┌────────

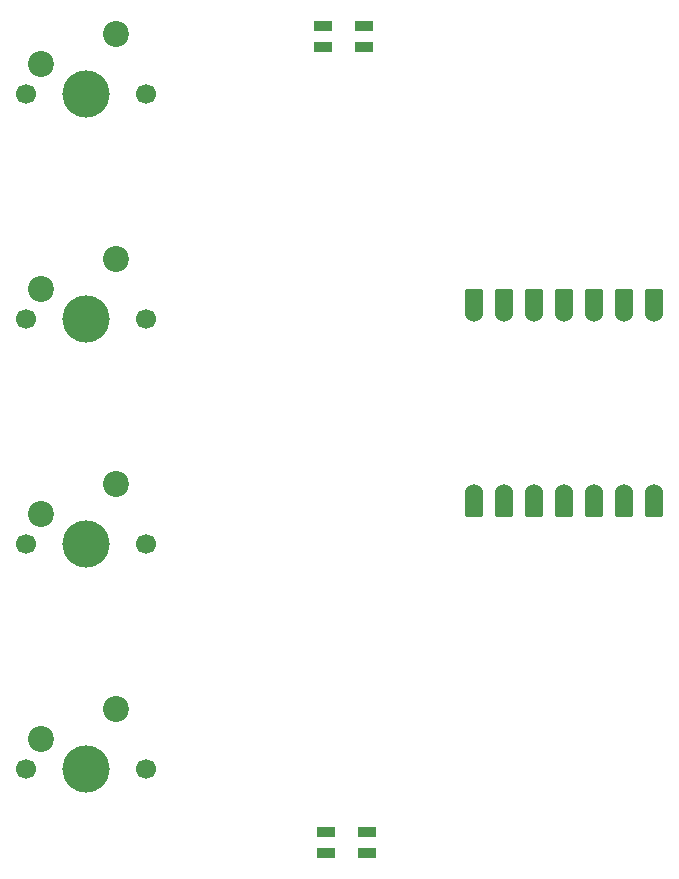
<source format=gbr>
%TF.GenerationSoftware,KiCad,Pcbnew,9.0.2-9.0.2-0~ubuntu25.04.1*%
%TF.CreationDate,2025-06-28T22:06:06-04:00*%
%TF.ProjectId,hackpad,6861636b-7061-4642-9e6b-696361645f70,rev?*%
%TF.SameCoordinates,Original*%
%TF.FileFunction,Soldermask,Top*%
%TF.FilePolarity,Negative*%
%FSLAX46Y46*%
G04 Gerber Fmt 4.6, Leading zero omitted, Abs format (unit mm)*
G04 Created by KiCad (PCBNEW 9.0.2-9.0.2-0~ubuntu25.04.1) date 2025-06-28 22:06:06*
%MOMM*%
%LPD*%
G01*
G04 APERTURE LIST*
G04 Aperture macros list*
%AMRoundRect*
0 Rectangle with rounded corners*
0 $1 Rounding radius*
0 $2 $3 $4 $5 $6 $7 $8 $9 X,Y pos of 4 corners*
0 Add a 4 corners polygon primitive as box body*
4,1,4,$2,$3,$4,$5,$6,$7,$8,$9,$2,$3,0*
0 Add four circle primitives for the rounded corners*
1,1,$1+$1,$2,$3*
1,1,$1+$1,$4,$5*
1,1,$1+$1,$6,$7*
1,1,$1+$1,$8,$9*
0 Add four rect primitives between the rounded corners*
20,1,$1+$1,$2,$3,$4,$5,0*
20,1,$1+$1,$4,$5,$6,$7,0*
20,1,$1+$1,$6,$7,$8,$9,0*
20,1,$1+$1,$8,$9,$2,$3,0*%
G04 Aperture macros list end*
%ADD10RoundRect,0.152400X0.609600X-1.063600X0.609600X1.063600X-0.609600X1.063600X-0.609600X-1.063600X0*%
%ADD11C,1.524000*%
%ADD12RoundRect,0.152400X-0.609600X1.063600X-0.609600X-1.063600X0.609600X-1.063600X0.609600X1.063600X0*%
%ADD13C,1.700000*%
%ADD14C,4.000000*%
%ADD15C,2.200000*%
%ADD16R,1.600000X0.850000*%
G04 APERTURE END LIST*
D10*
%TO.C,U1*%
X107632500Y-79651250D03*
D11*
X107632500Y-80486250D03*
D10*
X105092500Y-79651250D03*
D11*
X105092500Y-80486250D03*
D10*
X102552500Y-79651250D03*
D11*
X102552500Y-80486250D03*
D10*
X100012500Y-79651250D03*
D11*
X100012500Y-80486250D03*
D10*
X97472500Y-79651250D03*
D11*
X97472500Y-80486250D03*
D10*
X94932500Y-79651250D03*
D11*
X94932500Y-80486250D03*
D10*
X92392500Y-79651250D03*
D11*
X92392500Y-80486250D03*
X92392500Y-95726250D03*
D12*
X92392500Y-96561250D03*
D11*
X94932500Y-95726250D03*
D12*
X94932500Y-96561250D03*
D11*
X97472500Y-95726250D03*
D12*
X97472500Y-96561250D03*
D11*
X100012500Y-95726250D03*
D12*
X100012500Y-96561250D03*
D11*
X102552500Y-95726250D03*
D12*
X102552500Y-96561250D03*
D11*
X105092500Y-95726250D03*
D12*
X105092500Y-96561250D03*
D11*
X107632500Y-95726250D03*
D12*
X107632500Y-96561250D03*
%TD*%
D13*
%TO.C,SW2*%
X54451250Y-119062500D03*
D14*
X59531250Y-119062500D03*
D13*
X64611250Y-119062500D03*
D15*
X62071250Y-113982500D03*
X55721250Y-116522500D03*
%TD*%
D13*
%TO.C,SW1*%
X54451250Y-100012500D03*
D14*
X59531250Y-100012500D03*
D13*
X64611250Y-100012500D03*
D15*
X62071250Y-94932500D03*
X55721250Y-97472500D03*
%TD*%
D16*
%TO.C,D2*%
X79843750Y-124456250D03*
X79843750Y-126206250D03*
X83343750Y-126206250D03*
X83343750Y-124456250D03*
%TD*%
%TO.C,D1*%
X79545588Y-56183014D03*
X79545588Y-57933014D03*
X83045588Y-57933014D03*
X83045588Y-56183014D03*
%TD*%
D13*
%TO.C,SW3*%
X54451250Y-61912500D03*
D14*
X59531250Y-61912500D03*
D13*
X64611250Y-61912500D03*
D15*
X62071250Y-56832500D03*
X55721250Y-59372500D03*
%TD*%
D13*
%TO.C,SW4*%
X54451250Y-80962500D03*
D14*
X59531250Y-80962500D03*
D13*
X64611250Y-80962500D03*
D15*
X62071250Y-75882500D03*
X55721250Y-78422500D03*
%TD*%
M02*

</source>
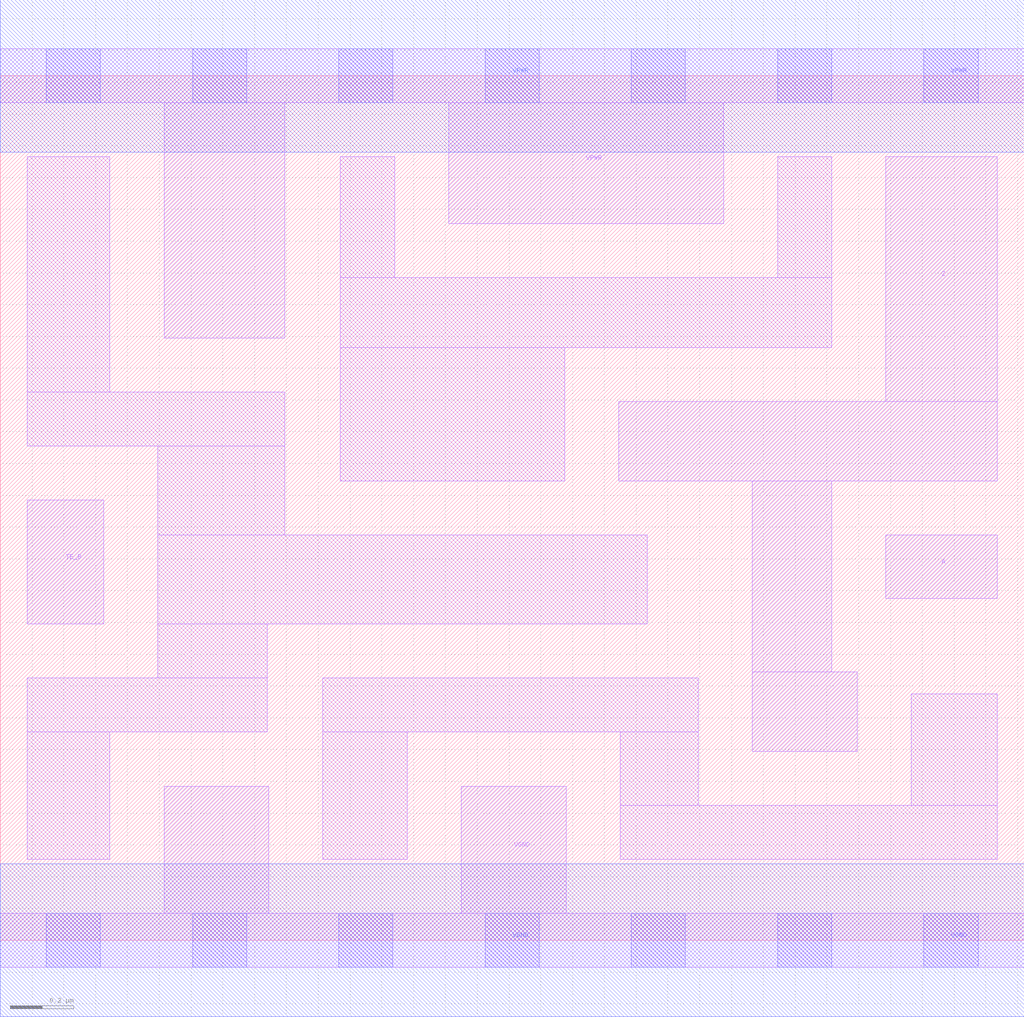
<source format=lef>
# Copyright 2020 The SkyWater PDK Authors
#
# Licensed under the Apache License, Version 2.0 (the "License");
# you may not use this file except in compliance with the License.
# You may obtain a copy of the License at
#
#     https://www.apache.org/licenses/LICENSE-2.0
#
# Unless required by applicable law or agreed to in writing, software
# distributed under the License is distributed on an "AS IS" BASIS,
# WITHOUT WARRANTIES OR CONDITIONS OF ANY KIND, either express or implied.
# See the License for the specific language governing permissions and
# limitations under the License.
#
# SPDX-License-Identifier: Apache-2.0

VERSION 5.7 ;
  NAMESCASESENSITIVE ON ;
  NOWIREEXTENSIONATPIN ON ;
  DIVIDERCHAR "/" ;
  BUSBITCHARS "[]" ;
UNITS
  DATABASE MICRONS 200 ;
END UNITS
MACRO sky130_fd_sc_hd__einvn_2
  CLASS CORE ;
  SOURCE USER ;
  FOREIGN sky130_fd_sc_hd__einvn_2 ;
  ORIGIN  0.000000  0.000000 ;
  SIZE  3.220000 BY  2.720000 ;
  SYMMETRY X Y R90 ;
  SITE unithd ;
  PIN A
    ANTENNAGATEAREA  0.495000 ;
    DIRECTION INPUT ;
    USE SIGNAL ;
    PORT
      LAYER li1 ;
        RECT 2.785000 1.075000 3.135000 1.275000 ;
    END
  END A
  PIN TE_B
    ANTENNAGATEAREA  0.441000 ;
    DIRECTION INPUT ;
    USE SIGNAL ;
    PORT
      LAYER li1 ;
        RECT 0.085000 0.995000 0.325000 1.385000 ;
    END
  END TE_B
  PIN Z
    ANTENNADIFFAREA  0.694800 ;
    DIRECTION OUTPUT ;
    USE SIGNAL ;
    PORT
      LAYER li1 ;
        RECT 1.945000 1.445000 3.135000 1.695000 ;
        RECT 2.365000 0.595000 2.695000 0.845000 ;
        RECT 2.365000 0.845000 2.615000 1.445000 ;
        RECT 2.785000 1.695000 3.135000 2.465000 ;
    END
  END Z
  PIN VGND
    DIRECTION INOUT ;
    SHAPE ABUTMENT ;
    USE GROUND ;
    PORT
      LAYER li1 ;
        RECT 0.000000 -0.085000 3.220000 0.085000 ;
        RECT 0.515000  0.085000 0.845000 0.485000 ;
        RECT 1.450000  0.085000 1.780000 0.485000 ;
      LAYER mcon ;
        RECT 0.145000 -0.085000 0.315000 0.085000 ;
        RECT 0.605000 -0.085000 0.775000 0.085000 ;
        RECT 1.065000 -0.085000 1.235000 0.085000 ;
        RECT 1.525000 -0.085000 1.695000 0.085000 ;
        RECT 1.985000 -0.085000 2.155000 0.085000 ;
        RECT 2.445000 -0.085000 2.615000 0.085000 ;
        RECT 2.905000 -0.085000 3.075000 0.085000 ;
      LAYER met1 ;
        RECT 0.000000 -0.240000 3.220000 0.240000 ;
    END
  END VGND
  PIN VPWR
    DIRECTION INOUT ;
    SHAPE ABUTMENT ;
    USE POWER ;
    PORT
      LAYER li1 ;
        RECT 0.000000 2.635000 3.220000 2.805000 ;
        RECT 0.515000 1.895000 0.895000 2.635000 ;
        RECT 1.410000 2.255000 2.275000 2.635000 ;
      LAYER mcon ;
        RECT 0.145000 2.635000 0.315000 2.805000 ;
        RECT 0.605000 2.635000 0.775000 2.805000 ;
        RECT 1.065000 2.635000 1.235000 2.805000 ;
        RECT 1.525000 2.635000 1.695000 2.805000 ;
        RECT 1.985000 2.635000 2.155000 2.805000 ;
        RECT 2.445000 2.635000 2.615000 2.805000 ;
        RECT 2.905000 2.635000 3.075000 2.805000 ;
      LAYER met1 ;
        RECT 0.000000 2.480000 3.220000 2.960000 ;
    END
  END VPWR
  OBS
    LAYER li1 ;
      RECT 0.085000 0.255000 0.345000 0.655000 ;
      RECT 0.085000 0.655000 0.840000 0.825000 ;
      RECT 0.085000 1.555000 0.895000 1.725000 ;
      RECT 0.085000 1.725000 0.345000 2.465000 ;
      RECT 0.495000 0.825000 0.840000 0.995000 ;
      RECT 0.495000 0.995000 2.035000 1.275000 ;
      RECT 0.495000 1.275000 0.895000 1.555000 ;
      RECT 1.015000 0.255000 1.280000 0.655000 ;
      RECT 1.015000 0.655000 2.195000 0.825000 ;
      RECT 1.070000 1.445000 1.775000 1.865000 ;
      RECT 1.070000 1.865000 2.615000 2.085000 ;
      RECT 1.070000 2.085000 1.240000 2.465000 ;
      RECT 1.950000 0.255000 3.135000 0.425000 ;
      RECT 1.950000 0.425000 2.195000 0.655000 ;
      RECT 2.445000 2.085000 2.615000 2.465000 ;
      RECT 2.865000 0.425000 3.135000 0.775000 ;
  END
END sky130_fd_sc_hd__einvn_2
END LIBRARY

</source>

└────────

Work order:
Beginning with the line holding "X55721250Y-116522500D03*" and ending with the line holding "X79843750Y-126206250D03*", write out the stretch of material above exactly; add no further lines.

Result:
X55721250Y-116522500D03*
%TD*%
D13*
%TO.C,SW1*%
X54451250Y-100012500D03*
D14*
X59531250Y-100012500D03*
D13*
X64611250Y-100012500D03*
D15*
X62071250Y-94932500D03*
X55721250Y-97472500D03*
%TD*%
D16*
%TO.C,D2*%
X79843750Y-124456250D03*
X79843750Y-126206250D03*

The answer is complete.